Records provided ::

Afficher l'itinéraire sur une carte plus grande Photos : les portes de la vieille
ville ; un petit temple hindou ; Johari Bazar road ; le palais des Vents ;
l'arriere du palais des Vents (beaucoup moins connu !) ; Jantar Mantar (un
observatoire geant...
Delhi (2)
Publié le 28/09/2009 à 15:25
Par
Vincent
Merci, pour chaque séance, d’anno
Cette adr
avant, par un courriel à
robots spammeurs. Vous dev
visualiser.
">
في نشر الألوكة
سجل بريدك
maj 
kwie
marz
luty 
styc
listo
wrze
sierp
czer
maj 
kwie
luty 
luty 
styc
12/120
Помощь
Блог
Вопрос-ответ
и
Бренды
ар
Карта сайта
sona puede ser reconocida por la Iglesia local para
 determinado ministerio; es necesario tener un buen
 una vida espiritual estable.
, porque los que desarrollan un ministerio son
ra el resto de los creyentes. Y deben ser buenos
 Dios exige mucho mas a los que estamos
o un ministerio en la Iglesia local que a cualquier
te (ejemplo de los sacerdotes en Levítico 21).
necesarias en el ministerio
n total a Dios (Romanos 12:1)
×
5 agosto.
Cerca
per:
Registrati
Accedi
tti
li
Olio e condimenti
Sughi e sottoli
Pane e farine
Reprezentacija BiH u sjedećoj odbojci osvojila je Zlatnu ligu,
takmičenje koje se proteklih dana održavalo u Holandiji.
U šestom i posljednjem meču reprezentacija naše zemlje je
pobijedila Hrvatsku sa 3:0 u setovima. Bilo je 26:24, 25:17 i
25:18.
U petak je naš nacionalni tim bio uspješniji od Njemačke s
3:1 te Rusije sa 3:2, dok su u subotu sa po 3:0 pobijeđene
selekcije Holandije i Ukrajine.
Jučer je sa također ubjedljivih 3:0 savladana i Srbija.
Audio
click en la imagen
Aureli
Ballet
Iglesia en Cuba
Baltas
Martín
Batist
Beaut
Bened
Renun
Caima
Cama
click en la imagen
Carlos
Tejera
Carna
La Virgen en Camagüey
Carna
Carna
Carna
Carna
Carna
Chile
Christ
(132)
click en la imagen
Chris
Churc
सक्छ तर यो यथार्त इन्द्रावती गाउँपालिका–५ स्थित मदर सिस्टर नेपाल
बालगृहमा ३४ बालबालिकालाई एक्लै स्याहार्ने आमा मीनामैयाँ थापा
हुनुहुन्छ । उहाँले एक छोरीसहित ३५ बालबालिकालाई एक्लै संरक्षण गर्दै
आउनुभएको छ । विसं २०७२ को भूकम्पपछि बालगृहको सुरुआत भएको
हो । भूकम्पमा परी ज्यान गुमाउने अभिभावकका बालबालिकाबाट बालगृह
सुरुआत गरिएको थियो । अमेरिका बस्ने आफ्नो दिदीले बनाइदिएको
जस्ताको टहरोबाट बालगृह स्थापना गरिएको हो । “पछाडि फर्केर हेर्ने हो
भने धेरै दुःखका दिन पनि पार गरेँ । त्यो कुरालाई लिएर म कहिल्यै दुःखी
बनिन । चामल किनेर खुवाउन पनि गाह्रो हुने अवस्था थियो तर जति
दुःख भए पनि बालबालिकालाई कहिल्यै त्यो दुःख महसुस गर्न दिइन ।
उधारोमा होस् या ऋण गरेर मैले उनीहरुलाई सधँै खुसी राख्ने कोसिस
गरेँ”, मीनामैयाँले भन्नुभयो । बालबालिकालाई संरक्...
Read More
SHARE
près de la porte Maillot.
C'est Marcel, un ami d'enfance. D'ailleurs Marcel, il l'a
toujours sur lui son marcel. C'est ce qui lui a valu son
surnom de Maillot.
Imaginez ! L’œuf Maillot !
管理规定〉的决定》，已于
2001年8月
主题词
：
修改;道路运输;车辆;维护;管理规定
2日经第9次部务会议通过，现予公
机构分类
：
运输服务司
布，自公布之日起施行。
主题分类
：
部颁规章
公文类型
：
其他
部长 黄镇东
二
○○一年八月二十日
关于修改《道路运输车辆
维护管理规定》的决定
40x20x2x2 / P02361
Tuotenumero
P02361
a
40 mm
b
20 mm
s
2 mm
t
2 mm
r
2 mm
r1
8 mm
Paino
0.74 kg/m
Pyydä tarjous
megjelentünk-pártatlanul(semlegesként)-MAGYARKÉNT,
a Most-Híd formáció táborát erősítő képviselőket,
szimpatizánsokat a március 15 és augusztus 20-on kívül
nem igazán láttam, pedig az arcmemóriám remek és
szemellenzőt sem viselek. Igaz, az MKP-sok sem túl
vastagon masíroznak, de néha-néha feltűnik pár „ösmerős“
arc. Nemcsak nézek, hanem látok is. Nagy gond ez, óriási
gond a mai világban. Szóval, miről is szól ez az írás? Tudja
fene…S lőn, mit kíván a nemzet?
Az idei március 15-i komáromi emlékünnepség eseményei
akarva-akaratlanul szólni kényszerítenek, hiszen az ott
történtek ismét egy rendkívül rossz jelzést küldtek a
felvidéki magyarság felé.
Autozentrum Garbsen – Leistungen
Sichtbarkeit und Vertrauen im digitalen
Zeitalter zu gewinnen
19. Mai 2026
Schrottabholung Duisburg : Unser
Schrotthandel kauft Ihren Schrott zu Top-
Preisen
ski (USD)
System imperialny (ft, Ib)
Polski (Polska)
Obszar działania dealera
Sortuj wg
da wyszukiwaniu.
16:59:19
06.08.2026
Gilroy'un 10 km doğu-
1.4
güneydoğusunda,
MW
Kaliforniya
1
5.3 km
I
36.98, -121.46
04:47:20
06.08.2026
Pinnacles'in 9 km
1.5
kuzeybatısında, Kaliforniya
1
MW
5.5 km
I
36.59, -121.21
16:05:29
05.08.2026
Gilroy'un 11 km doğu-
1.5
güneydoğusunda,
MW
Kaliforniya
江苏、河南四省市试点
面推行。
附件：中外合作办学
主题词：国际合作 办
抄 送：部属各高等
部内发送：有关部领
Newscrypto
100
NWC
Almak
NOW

Task goal :: Among the lines above, return those that contain the string "local".

Response below ::
sona puede ser reconocida por la Iglesia local para
o un ministerio en la Iglesia local que a cualquier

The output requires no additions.